恋人という関係を6年続けてきたのに、未だにデートの約束には心を躍らせて、我ながらなんて可愛い彼女だろうかと思う。けれどまさか、本当にまっさらな気持ちでワクワクしていた訳じゃない。
私たちはこの恋の結末に、お別れという形で終止符を打つと決めたのだから。
学生時代、短期的に働いていたバイトで知り合った彼は、同い年だったこと、偶々家が同じ沿線だったこと、音楽の趣味が近かったこと、それから彼のビジュアルが頭の先から指の形まで好みだったことで、恋愛ビギナーの私はいとも簡単に恋に落ちた。

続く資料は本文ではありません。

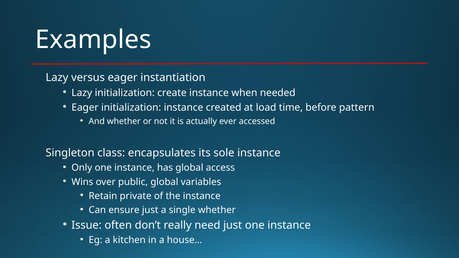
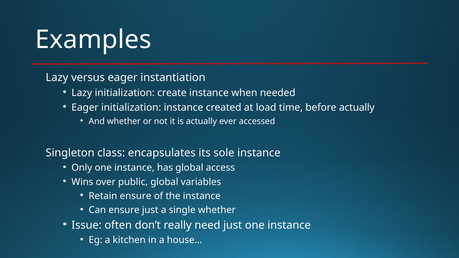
before pattern: pattern -> actually
Retain private: private -> ensure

告白は彼からだったけれど、きっと好きになったのは私からだった。バイト終わり、飲みの後に『彼女になってよ』と私の熱くなった人差し指をそっと握られた、あの夜のときめきは、多分一生、どんなラブロマンスでも越えることができない。
――金曜日、19時に駅前で。
月末の業務は、暇を作った途端にタスクが追加されてキリがない。定時から30分過ぎたあたりで見切りをつけて、慌てて退勤。電車に揺られて約束通りに向かうと、いつも通り黒い服装を身にまとう彼を見つけた。
「お、
「
「いや、今日は帰るって前もって宣言してたから余裕」
「流石。お疲れ様です」
「お疲れ様です」
学生の頃を思えば、お互い随分と大人びた格好をするようになった。微妙に伸びた薫のパーマヘアは、絶対に当時の私の好みではないけれど、控えめなコーラルリップに3cmのヒールを鳴らす今の私には悪くないと思う。

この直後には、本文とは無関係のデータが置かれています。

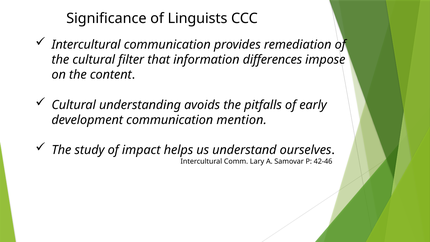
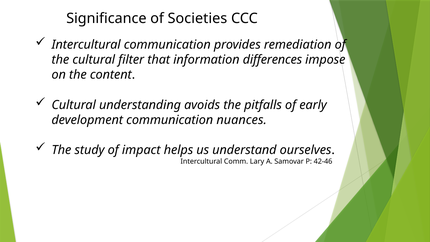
Linguists: Linguists -> Societies
mention: mention -> nuances
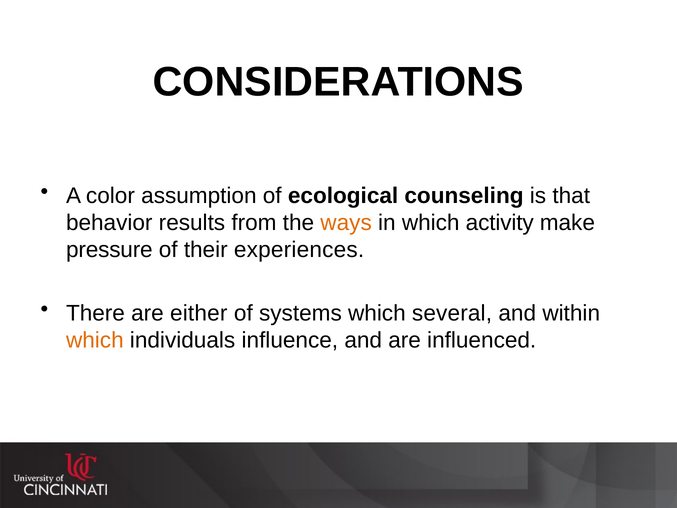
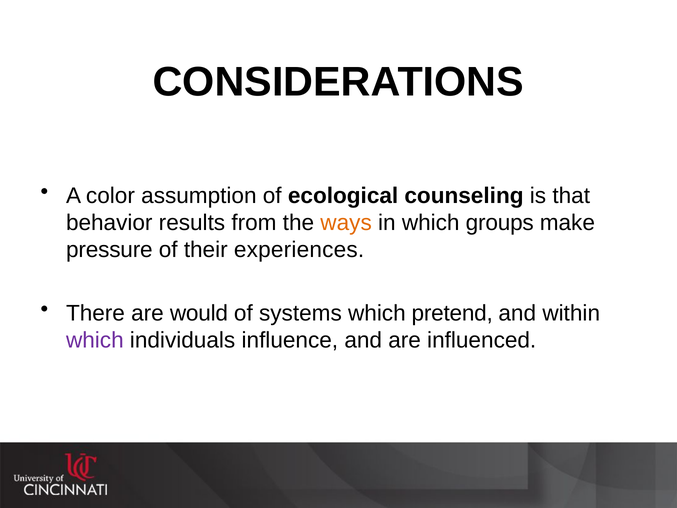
activity: activity -> groups
either: either -> would
several: several -> pretend
which at (95, 340) colour: orange -> purple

仕事終わりの映画館、席についた私たちの間にはキャラメルポップコーンと、ペプシコーラが二つ。キャラメル味はいつもの私のリクエスト。薫は本当は塩が一番好きと知っているが故に、その優しさが仕事疲れを癒す。
映画館が好きだった。
こうして横に座ると、微かに薫の香水を纏うことができるから。
上映中、隣り合う距離で呼吸や心音まで聞こえる気がして、スクリーン越しに私はいつも薫を見つめていたように思う。
クスクスと控えめに笑う口も、堪える涙に潤む目も、
ふとした時に握られる手も、そのすべてが温かくて、大好きだった。
エンドロールが流れたら、私たちの6年は幕を閉じる。
別れの理由はひとつじゃない。新型ウイルスが世界中に蔓延した年、職場環境は目まぐるしく変化した。昼夜構わず働き詰めの二人には思いやりの言葉よりも喧嘩が増えた。会えない日も増えた。会わない日も増えた。パンデミックが落ち着いた頃、『風花は結婚したいと思う?』と惰性のように問うた薫の顔が、どうしても色褪せて見えて。あなたと一緒にいたいと思うのに、一生を誓う覚悟が薫にも、私にも、腹の内のどこを探しても、笑えるほどに見つからなかった。

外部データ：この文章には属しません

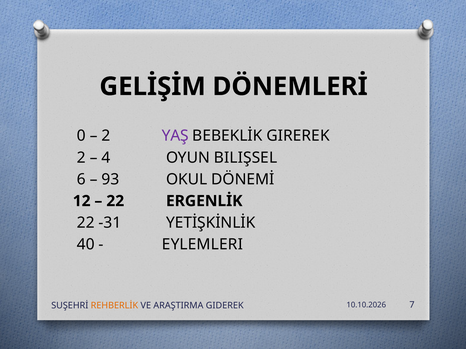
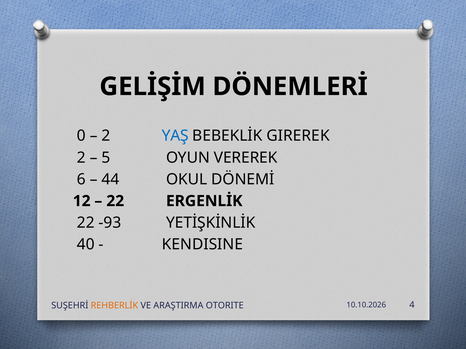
YAŞ colour: purple -> blue
4: 4 -> 5
BILIŞSEL: BILIŞSEL -> VEREREK
93: 93 -> 44
-31: -31 -> -93
EYLEMLERI: EYLEMLERI -> KENDISINE
7: 7 -> 4
GIDEREK: GIDEREK -> OTORITE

終わりを決めたのはどちらともなく、私の心が先か、薫の心が先か。
だからここに後悔なんてズルい感情はない。
それでも、どうしたら幸せなルートを辿れたのかと考えてしまうのは許してもらえないだろうか。
さようならが言えなくて
エンドロールが流れる。
半分残ったキャラメルポップコーン。
一粒とったそれがやけに塩っぽく感じて。
くだらない愛で、魔法のような日々だった。
一人でいてもあなたに守られているような錯覚に溺れて、
満開の花が散りゆく様も、少しでも長く、
長く眺めていたかった。
クレジットがぼやける。
まだやり直せる?この手を離さなければ幸せになれる?
これ以上続きはないと知っているのに、降り積もった情が楽になりたいと足掻く。
もう忘れてしまう?思い出すこともなくなってしまう?
別の誰かと違う愛を描いていくのだろうか。
いつか、これでよかったと思えるだろうか。
運命に憧れた自分を砕いても負けない自分になれるだろうか。
「楽しかったね」
「うん。楽しかった」
「幸せだったよね」
「うん、幸せだった」
「幸せになってね」
「うん」
別れが、愛した人と二度と会えなくなる事実が、こんなにも胸を締め付けて痛い。
「ありがとう、幸せにね」
どうか早く忘れて、この愛情が過去になりますように。
どうか振り返らないで、跡形もなく思い出になるその時まで。
「またね」
「また」
照明を落としたままの薄暗いシアターを薫のシルエットが遠のく。
一掴みのポップコーンを頬張ると、甘くて、やっぱりしょっぱかった。